Purpose: : In a parallel study we found normal AAV2-mediated GFP expression after intravitreal injection to one eye of normal C57 mice, and poor GFP expression if the other eye of the same mouse was injected intravitreally with the same vector one month after the first injection. We also found both injections worked well if they were subretinal. In this study we tested whether the efficiency of subretinal AAV vector transduction is altered by a previous intravitreal injection in the partner eye and whether therapeutic efficiency is altered in the rd12 mouse (with a recessive RPE65 mutation) after the same injection series.

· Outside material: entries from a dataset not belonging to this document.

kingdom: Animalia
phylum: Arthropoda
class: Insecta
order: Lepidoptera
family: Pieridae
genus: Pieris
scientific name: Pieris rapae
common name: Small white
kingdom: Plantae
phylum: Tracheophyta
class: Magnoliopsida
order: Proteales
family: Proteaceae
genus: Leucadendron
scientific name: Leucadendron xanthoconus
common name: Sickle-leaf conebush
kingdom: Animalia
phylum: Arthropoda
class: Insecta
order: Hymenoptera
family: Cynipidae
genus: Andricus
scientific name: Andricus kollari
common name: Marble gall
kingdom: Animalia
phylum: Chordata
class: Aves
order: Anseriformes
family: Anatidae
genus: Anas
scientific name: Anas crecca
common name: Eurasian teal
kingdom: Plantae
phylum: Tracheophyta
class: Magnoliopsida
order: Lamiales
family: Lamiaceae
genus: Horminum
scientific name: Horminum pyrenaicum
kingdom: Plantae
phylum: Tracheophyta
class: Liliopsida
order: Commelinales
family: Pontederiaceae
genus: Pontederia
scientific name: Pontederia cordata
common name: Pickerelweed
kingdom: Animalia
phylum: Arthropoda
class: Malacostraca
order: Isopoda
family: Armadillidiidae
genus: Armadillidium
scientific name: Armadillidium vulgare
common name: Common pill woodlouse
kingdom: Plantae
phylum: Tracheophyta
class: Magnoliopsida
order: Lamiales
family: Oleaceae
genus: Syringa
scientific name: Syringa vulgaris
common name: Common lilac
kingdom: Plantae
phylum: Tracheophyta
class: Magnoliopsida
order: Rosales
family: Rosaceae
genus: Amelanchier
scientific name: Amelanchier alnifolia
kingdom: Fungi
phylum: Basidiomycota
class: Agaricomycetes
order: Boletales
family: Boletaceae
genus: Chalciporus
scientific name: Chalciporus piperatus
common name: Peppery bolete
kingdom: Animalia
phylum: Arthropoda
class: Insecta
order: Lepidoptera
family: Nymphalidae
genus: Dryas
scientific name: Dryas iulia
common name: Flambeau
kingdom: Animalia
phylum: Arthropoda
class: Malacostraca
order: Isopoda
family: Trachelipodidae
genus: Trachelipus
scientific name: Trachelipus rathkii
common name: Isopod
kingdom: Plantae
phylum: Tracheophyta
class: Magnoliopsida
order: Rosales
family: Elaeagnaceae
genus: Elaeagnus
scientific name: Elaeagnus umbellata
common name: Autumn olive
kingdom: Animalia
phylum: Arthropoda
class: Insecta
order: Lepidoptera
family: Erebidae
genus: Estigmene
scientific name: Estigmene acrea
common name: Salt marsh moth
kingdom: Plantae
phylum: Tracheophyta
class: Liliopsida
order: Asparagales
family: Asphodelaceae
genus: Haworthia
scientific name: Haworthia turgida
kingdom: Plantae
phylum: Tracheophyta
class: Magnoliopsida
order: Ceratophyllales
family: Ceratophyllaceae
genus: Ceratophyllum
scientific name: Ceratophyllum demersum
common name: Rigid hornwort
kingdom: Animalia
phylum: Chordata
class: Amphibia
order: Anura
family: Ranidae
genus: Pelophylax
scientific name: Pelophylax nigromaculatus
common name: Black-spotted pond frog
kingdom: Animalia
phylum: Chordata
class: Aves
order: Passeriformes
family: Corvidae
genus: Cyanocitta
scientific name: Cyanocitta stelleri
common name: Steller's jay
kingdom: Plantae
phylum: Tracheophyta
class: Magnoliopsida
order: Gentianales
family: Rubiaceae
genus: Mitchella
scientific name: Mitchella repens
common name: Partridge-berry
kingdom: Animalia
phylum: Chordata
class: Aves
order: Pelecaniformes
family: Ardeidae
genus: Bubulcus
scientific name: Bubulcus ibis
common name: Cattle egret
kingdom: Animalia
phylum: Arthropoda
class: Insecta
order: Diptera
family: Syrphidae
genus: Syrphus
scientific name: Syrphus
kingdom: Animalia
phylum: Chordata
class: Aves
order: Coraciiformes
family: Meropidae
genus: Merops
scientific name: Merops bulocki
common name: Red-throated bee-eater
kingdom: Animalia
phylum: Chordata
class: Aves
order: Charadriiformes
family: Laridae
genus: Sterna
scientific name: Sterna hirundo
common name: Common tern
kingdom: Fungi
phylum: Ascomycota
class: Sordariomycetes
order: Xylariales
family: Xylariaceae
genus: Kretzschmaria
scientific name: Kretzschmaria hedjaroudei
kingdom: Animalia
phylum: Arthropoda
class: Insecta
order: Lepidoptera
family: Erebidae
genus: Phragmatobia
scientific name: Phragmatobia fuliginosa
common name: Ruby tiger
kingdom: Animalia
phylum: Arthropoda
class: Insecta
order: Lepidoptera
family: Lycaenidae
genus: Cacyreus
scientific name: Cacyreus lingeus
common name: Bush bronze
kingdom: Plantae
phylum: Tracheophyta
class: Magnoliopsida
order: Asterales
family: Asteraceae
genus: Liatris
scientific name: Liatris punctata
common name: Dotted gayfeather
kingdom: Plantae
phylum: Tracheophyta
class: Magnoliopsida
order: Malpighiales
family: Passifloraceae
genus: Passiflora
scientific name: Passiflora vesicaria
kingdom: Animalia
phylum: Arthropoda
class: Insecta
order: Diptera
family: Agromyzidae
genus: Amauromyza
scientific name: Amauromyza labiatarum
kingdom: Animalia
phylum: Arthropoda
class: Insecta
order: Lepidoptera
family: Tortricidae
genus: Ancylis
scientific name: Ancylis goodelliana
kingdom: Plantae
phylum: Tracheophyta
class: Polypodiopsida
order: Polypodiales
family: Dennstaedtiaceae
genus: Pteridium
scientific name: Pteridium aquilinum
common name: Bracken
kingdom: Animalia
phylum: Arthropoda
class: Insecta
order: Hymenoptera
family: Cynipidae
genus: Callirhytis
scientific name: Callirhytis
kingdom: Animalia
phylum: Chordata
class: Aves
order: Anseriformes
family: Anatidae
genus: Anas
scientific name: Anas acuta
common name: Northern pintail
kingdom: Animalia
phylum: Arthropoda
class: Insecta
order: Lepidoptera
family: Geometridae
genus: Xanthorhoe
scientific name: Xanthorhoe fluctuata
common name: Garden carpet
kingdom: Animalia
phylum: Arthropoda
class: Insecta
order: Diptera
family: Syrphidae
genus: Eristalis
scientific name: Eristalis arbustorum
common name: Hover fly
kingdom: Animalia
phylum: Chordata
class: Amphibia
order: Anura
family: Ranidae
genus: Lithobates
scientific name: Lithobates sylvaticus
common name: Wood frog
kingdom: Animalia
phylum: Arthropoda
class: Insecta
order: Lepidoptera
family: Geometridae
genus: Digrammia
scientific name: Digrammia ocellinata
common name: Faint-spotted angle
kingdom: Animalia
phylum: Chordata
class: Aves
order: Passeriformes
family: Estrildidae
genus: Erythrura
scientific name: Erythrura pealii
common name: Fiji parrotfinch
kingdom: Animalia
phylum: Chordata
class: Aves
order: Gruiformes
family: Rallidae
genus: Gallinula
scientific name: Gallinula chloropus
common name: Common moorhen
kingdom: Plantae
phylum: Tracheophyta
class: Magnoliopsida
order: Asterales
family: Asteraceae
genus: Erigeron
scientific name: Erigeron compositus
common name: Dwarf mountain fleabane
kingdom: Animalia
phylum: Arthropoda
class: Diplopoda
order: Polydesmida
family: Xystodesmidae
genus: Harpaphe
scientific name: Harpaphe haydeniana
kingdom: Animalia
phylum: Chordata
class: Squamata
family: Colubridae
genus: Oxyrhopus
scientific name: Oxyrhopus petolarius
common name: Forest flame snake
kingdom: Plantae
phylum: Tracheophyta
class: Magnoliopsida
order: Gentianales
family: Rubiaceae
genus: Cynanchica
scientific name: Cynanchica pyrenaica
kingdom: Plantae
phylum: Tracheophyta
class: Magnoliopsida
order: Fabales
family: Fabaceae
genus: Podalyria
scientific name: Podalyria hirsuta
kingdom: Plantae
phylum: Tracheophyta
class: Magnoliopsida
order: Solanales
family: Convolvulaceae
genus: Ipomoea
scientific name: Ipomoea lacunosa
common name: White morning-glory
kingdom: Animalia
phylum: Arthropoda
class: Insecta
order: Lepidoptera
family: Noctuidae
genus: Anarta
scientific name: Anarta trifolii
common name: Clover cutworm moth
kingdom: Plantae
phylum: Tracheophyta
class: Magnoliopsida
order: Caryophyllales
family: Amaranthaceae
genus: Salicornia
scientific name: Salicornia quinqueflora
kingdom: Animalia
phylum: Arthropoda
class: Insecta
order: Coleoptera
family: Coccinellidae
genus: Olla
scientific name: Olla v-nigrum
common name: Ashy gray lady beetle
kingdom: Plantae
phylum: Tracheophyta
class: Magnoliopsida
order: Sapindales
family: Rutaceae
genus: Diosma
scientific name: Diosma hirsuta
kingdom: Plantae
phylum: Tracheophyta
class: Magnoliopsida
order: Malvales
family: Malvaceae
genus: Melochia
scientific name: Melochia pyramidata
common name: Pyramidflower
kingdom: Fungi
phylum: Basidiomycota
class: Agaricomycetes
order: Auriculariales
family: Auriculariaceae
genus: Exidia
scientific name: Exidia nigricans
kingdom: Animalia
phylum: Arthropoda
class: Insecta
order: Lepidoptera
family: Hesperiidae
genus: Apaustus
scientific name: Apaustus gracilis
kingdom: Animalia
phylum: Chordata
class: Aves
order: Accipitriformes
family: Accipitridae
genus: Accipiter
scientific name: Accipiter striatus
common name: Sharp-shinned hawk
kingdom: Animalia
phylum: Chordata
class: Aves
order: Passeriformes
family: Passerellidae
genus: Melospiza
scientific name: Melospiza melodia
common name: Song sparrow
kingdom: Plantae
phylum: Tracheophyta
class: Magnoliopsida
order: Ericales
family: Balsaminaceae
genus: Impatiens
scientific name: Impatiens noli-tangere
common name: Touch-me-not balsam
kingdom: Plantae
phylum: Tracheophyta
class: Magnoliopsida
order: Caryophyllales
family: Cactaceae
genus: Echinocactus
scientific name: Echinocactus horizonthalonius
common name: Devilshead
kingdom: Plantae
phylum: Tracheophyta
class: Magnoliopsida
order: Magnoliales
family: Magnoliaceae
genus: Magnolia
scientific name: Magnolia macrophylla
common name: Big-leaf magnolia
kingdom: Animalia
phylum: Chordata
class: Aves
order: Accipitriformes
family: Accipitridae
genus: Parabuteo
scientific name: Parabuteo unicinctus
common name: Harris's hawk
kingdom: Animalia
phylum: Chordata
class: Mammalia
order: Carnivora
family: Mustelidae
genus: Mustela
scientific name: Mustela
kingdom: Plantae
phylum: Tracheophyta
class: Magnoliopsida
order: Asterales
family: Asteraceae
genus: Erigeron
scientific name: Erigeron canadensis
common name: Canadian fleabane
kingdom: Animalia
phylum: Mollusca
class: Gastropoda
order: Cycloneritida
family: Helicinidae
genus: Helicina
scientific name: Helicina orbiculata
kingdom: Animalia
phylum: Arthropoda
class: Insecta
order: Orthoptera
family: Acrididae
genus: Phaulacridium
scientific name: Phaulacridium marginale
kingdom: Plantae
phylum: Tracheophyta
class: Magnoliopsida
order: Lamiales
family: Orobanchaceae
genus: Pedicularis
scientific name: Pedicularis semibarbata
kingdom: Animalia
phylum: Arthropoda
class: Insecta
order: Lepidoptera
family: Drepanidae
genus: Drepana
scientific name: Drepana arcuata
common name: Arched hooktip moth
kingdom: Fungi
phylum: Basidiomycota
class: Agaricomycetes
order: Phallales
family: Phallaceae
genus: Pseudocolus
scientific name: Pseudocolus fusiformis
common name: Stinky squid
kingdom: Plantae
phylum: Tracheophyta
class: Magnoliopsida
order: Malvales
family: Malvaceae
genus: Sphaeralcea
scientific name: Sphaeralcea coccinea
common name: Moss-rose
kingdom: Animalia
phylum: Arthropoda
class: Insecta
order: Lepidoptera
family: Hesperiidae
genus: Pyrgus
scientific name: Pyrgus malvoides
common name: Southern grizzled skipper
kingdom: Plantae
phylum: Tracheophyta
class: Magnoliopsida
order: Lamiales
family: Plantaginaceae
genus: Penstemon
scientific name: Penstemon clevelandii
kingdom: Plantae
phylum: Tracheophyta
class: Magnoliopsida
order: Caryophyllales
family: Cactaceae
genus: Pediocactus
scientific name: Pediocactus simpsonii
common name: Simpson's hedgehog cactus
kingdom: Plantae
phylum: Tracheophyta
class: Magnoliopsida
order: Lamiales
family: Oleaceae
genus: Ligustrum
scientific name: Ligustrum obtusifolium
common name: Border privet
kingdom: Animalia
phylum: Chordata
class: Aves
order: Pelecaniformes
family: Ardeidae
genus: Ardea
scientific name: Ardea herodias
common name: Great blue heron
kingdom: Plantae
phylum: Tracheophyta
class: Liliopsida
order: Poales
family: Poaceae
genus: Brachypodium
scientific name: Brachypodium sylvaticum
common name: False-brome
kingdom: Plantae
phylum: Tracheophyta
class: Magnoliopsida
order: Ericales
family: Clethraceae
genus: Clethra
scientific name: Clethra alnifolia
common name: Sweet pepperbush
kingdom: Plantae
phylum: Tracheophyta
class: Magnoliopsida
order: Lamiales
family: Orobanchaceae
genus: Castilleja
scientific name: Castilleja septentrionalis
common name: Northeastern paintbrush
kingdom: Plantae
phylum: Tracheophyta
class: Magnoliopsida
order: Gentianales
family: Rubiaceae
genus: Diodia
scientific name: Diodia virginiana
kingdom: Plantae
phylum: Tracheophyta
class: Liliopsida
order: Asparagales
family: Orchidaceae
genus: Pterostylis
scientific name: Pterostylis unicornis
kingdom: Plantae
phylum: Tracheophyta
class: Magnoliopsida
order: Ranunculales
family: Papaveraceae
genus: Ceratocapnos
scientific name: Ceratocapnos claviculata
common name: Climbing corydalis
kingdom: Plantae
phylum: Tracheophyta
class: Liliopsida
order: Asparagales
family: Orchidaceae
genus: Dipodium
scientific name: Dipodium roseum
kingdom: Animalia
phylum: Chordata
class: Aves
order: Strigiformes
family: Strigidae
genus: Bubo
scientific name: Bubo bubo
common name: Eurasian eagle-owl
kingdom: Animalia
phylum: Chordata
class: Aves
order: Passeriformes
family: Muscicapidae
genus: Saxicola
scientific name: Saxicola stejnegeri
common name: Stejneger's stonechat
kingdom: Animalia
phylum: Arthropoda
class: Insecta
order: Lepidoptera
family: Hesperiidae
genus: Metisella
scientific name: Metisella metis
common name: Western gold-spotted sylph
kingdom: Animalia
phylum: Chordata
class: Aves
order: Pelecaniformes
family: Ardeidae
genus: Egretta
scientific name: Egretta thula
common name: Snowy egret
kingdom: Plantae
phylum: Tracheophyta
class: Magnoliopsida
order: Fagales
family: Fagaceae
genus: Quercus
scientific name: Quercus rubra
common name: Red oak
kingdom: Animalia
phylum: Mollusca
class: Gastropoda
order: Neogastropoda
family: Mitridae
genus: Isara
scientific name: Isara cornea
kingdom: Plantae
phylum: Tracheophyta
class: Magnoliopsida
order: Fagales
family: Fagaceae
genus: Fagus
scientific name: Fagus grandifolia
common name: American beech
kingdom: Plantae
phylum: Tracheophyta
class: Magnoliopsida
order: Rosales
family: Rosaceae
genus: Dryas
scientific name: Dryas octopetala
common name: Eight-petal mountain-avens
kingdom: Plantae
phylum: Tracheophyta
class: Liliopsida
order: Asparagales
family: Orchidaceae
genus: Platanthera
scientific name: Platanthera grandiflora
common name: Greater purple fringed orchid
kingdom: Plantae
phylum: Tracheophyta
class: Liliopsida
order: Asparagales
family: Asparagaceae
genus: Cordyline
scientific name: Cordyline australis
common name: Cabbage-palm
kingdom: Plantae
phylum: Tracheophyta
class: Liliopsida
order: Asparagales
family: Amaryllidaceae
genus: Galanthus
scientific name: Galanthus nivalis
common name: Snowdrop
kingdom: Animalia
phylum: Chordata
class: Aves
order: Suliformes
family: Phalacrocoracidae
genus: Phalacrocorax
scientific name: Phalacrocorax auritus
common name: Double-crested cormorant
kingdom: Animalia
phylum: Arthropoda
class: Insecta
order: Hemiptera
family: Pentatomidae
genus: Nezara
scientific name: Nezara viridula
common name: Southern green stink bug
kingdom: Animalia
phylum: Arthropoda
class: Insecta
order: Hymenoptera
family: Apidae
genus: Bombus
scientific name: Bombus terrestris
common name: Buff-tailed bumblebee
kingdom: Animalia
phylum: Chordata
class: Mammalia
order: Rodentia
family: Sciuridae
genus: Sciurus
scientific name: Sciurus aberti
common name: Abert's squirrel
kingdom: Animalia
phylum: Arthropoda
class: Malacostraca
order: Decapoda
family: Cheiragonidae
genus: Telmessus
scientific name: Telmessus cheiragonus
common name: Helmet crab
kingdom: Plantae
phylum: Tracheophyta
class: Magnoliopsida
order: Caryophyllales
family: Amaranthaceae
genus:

Methods: : 1 µl of scAAV5-smCBA-GFP (2x10¹³ viral particles/ml) or scAAV5-smCBA-hRPE65 (1x10¹² viral particles/ml) was intravitreally injected into right eyes of C57 or rd12 mice, respectively. 4 weeks later the same vectors were subretinally injected into left eyes of either C57 or rd12 mice. AAV-mediated GFP expression in C57 and RPE65 expression/functional rescue in rd12 mice were evaluated one month after the second subretinal injection, including frozen section fluorescence analysis in C57 mice and dark-adapted ERGs plus RPE65 immunostaining in rd12 eyes.

Results: : In C57 mice, GFP positive cells was detected in eyes following the first intravitreal injection; strong GFP expression in both RPE and photoreceptor cells was detected in partner eyes following the second subretinal injection. In rd12 mice, dark-adapted ERGs were not recordable following the first intravitreal injection of scAAV5-smCBA-RPE65, but showed dramatic ERG restoration in the partner eye following second subretinal injection; immunostaining of retinal sections with anti-RPE65 antibody showed RPE65 expression mainly in RPE of subretinally injected eyes but not in intravitreally injected eyes except a little around the injection site.

Conclusions: : The results coupled with a parallel study showing that intravitreal AAV vector elicits only systemic vector capsid antibody indicate that circulating antibody following intravitreal injection of AAV vectors to one eye of a mouse does not influence AAV-mediated gene expression or related therapeutic effects in the other eye if vector is administered to the subretinal space. These data confirm that the subretinal space possesses a unique immune privilege relative to the vitreous cavity, and extend this idea not just to AAV vector mediated retinal gene expression but to therapeutic efficacy as well.